I have a problem with openssl crypto library, after doing decryption even after exiting function scope, decrypted string is not removed from memory. My code:
int crypto::aes_decrypt(const crypto::vector<unsigned char> &data, const crypto::string &key, const crypto::string &iv,
crypto::vector<unsigned char> &decrypted) {
try {
int len;
int plaintext_len;
const auto *dataArr = data.data();
size_t dataLength = data.size();
if (key.length() != 32 || iv.length() != 16) {
return -1;
}
auto *plaintext = new unsigned char[dataLength + 16];
EVP_CIPHER_CTX *ctx = EVP_CIPHER_CTX_new();
if (ctx == nullptr) {
return -2;
}
const auto *keyArr = reinterpret_cast<const unsigned char *>(key.data());
const auto *ivArr = reinterpret_cast<const unsigned char *>(iv.data());
/*
* Initialise the decryption operation. IMPORTANT - ensure you use a key
* and IV size appropriate for your cipher
* In this example we are using 256-bit AES (i.e. a 256-bit key). The
* IV size for *most* modes is the same as the block size. For AES this
* is 128 bits
*/
if (1 != EVP_CipherInit_ex(ctx, EVP_aes_256_cbc(), nullptr, keyArr, ivArr, 0)) {
EVP_CIPHER_CTX_free(ctx);
return -3;
}
/*
* Provide the message to be decrypted, and obtain the plaintext output.
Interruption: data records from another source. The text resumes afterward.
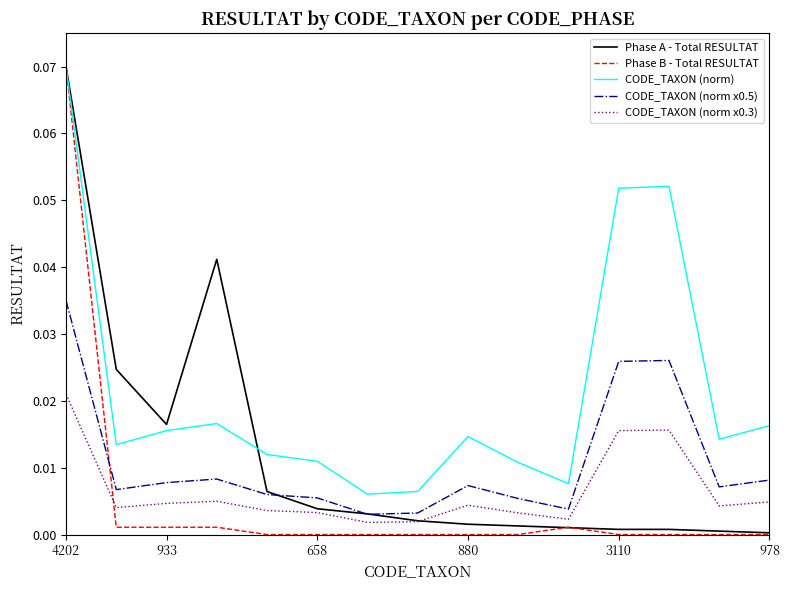

True or false: CODE_TAXON (norm x0.3) and CODE_TAXON (norm) cross at least once.

False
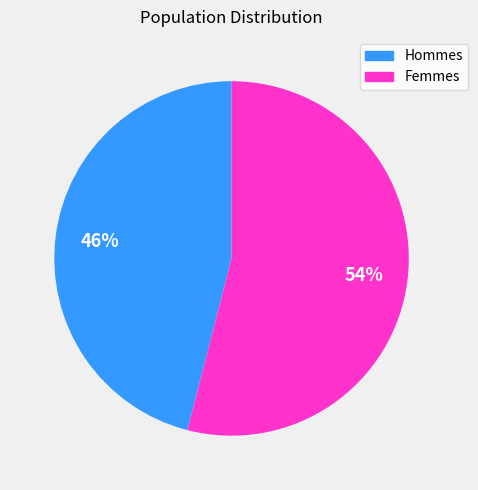

To the nearest percent, what is the average slice percentage?

50%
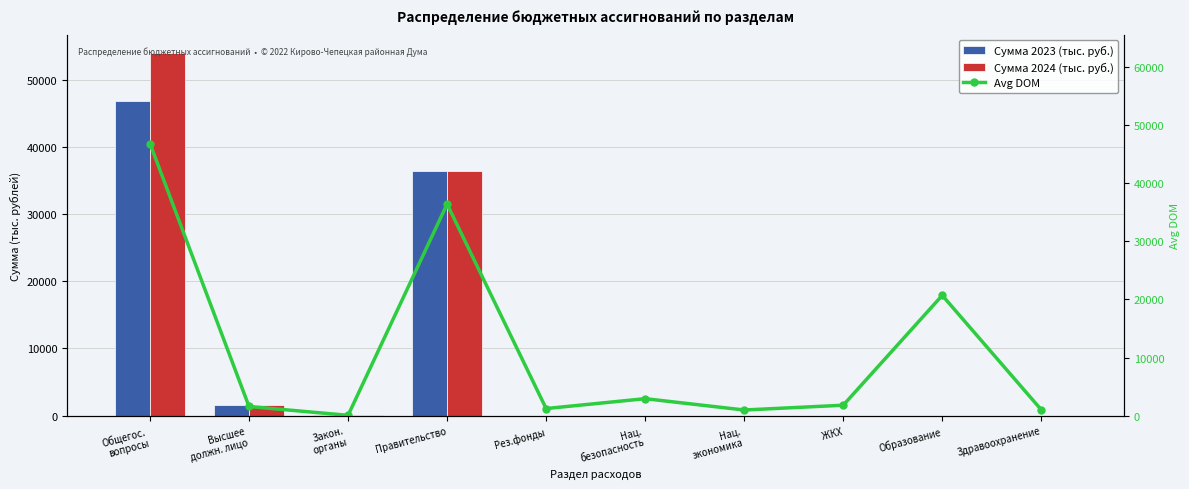

What is the value of the Сумма 2023 (тыс. руб.) bar at the 1st from the left?

46796.6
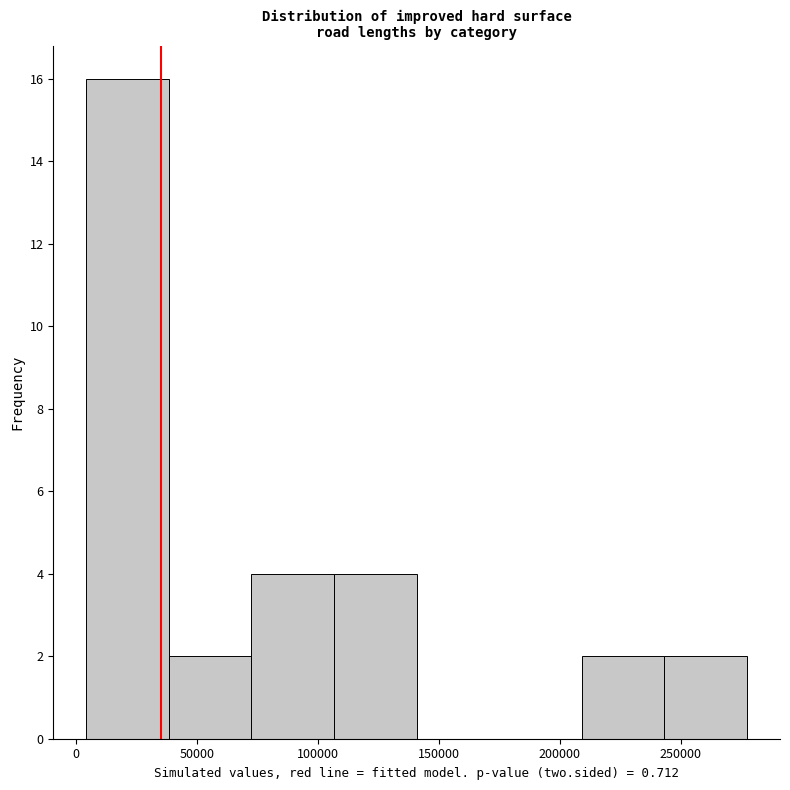

Reading left to right, transcribe this chart: for each bar, give the range it covers on the x-axis and its height. Neither the bar edges nor the heights are printed on the chart, so give them approximately, as read against the axes.

5000 to 40000: 16
40000 to 70000: 2
70000 to 105000: 4
105000 to 140000: 4
140000 to 175000: 0
175000 to 210000: 0
210000 to 245000: 2
245000 to 275000: 2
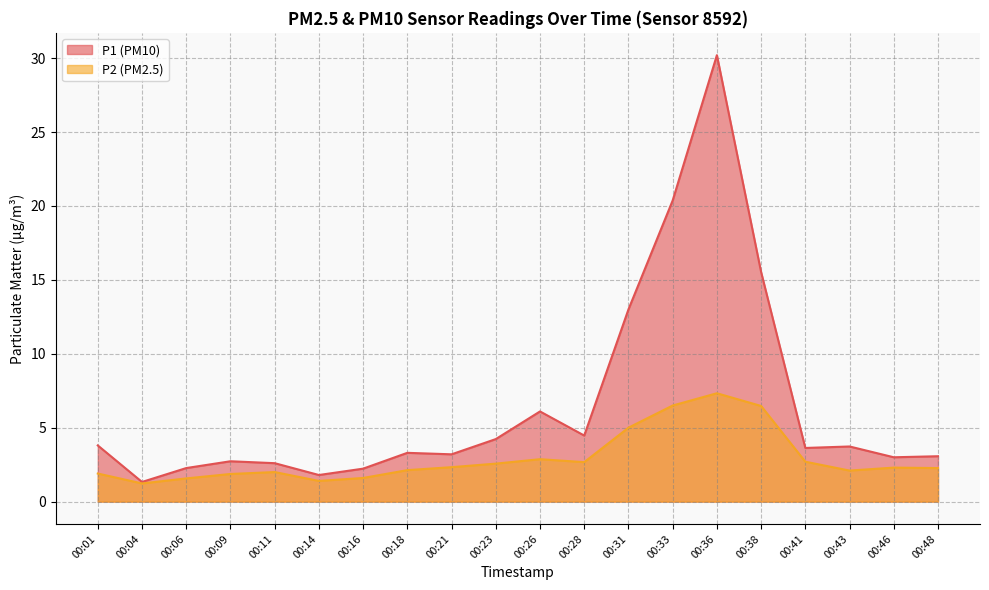

What is the difference between the maximum and minimum values in the P1 series?

28.9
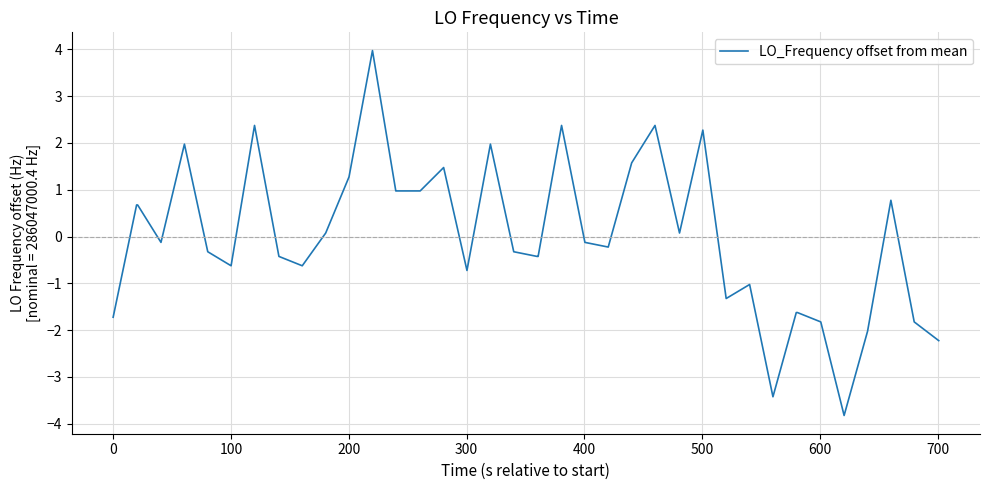

What is the smallest value displayed?

-3.8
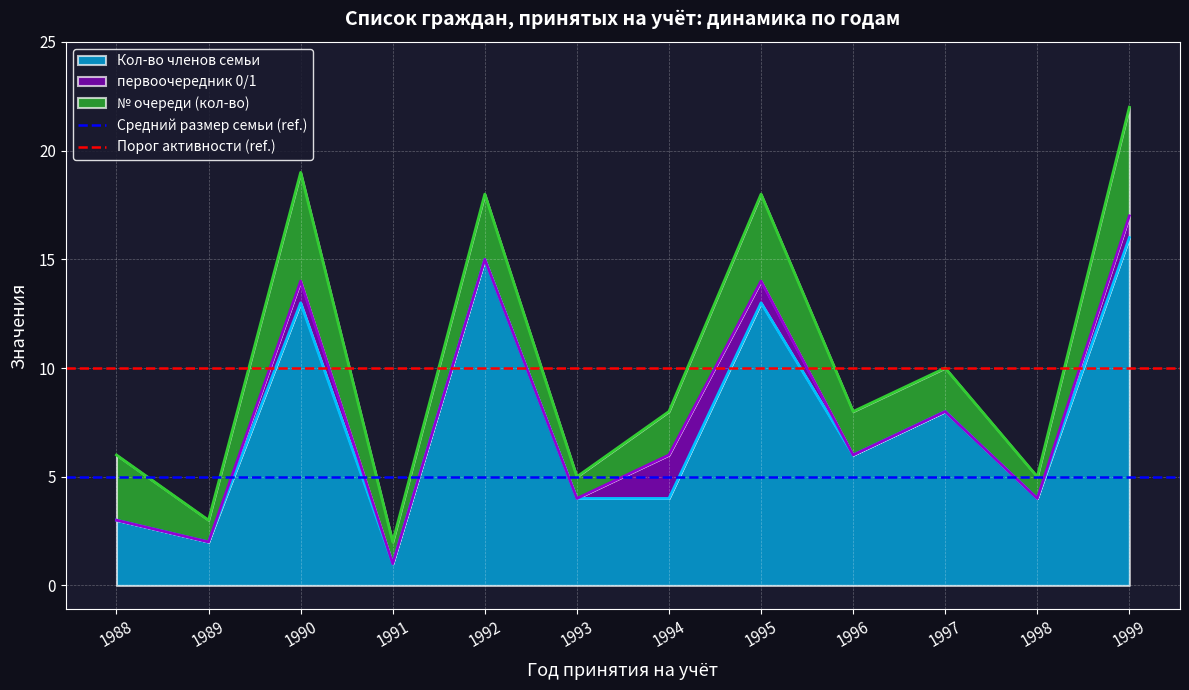

The Кол-во членов семьи series shows 17 at 1990. True or false?

False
* EVP_DecryptUpdate can be called multiple times if necessary.
*/
if (1 != EVP_DecryptUpdate(ctx, plaintext, &len, dataArr, dataLength)) {
EVP_CIPHER_CTX_free(ctx);
return -4;
}
plaintext_len = len;
/*
* Finalise the decryption. Further plaintext bytes may be written at
* this stage.
*/
if (1 != EVP_DecryptFinal_ex(ctx, plaintext + len, &len)) {
EVP_CIPHER_CTX_free(ctx);
return -5;
}
plaintext_len += len;
decrypted = crypto::vector<unsigned char>(plaintext, plaintext + plaintext_len);
/* Clean up */
EVP_CIPHER_CTX_free(ctx);
free(plaintext);
return 0;
} catch (exception &e) {
#ifdef DEBUG_SHARED_LIBRARIES
cout << "Error while aes decrypting: " << e.what() << endl;
#endif
return -99;
}
}
void test() {
string key = "abcdefghijklmnopabcdefghijklmnop";
string iv = "1234567890123456";
string b64 = "82fgiOvXUXrnkGeRsCjKgA==";
vector<unsigned char> decrypted;
int i = crypto::aes_decrypt(crypto::base64_decode(b64), key, iv, decrypted);
if (i != 0) {
cout << "Error: " << i << endl;
return;
}
string dec = {decrypted.begin(), decrypted.end()};
// cout << "Decrypted raw: " << string_utils::char_array_to_hex(decrypted.data(), decrypted.size()) << endl;
cout << "Decrypted: " << dec << endl;
cout << "Click to clear" << endl;
string input;
getline(cin, input);
}
I tried many combinations, but with string and vector still the same - decrypted string is still in memory
Before exiting function scope:
After exiting function scope:
and inside that memory dump:
and another:
Any suggestions how can i deal with it? I think its something wrong with aes decrypt implementation, because in memory dump there are many encryption methods related to openssl crypto library
I found what i was looking for here:
https://wiki.openssl.org/index.php/EVP_Symmetric_Encryption_and_Decryption
typedef std::basic_string<char, std::char_traits<char>, zallocator<char> > secure_string;
that secure_string
is wiped out from memory when leaving the function scope.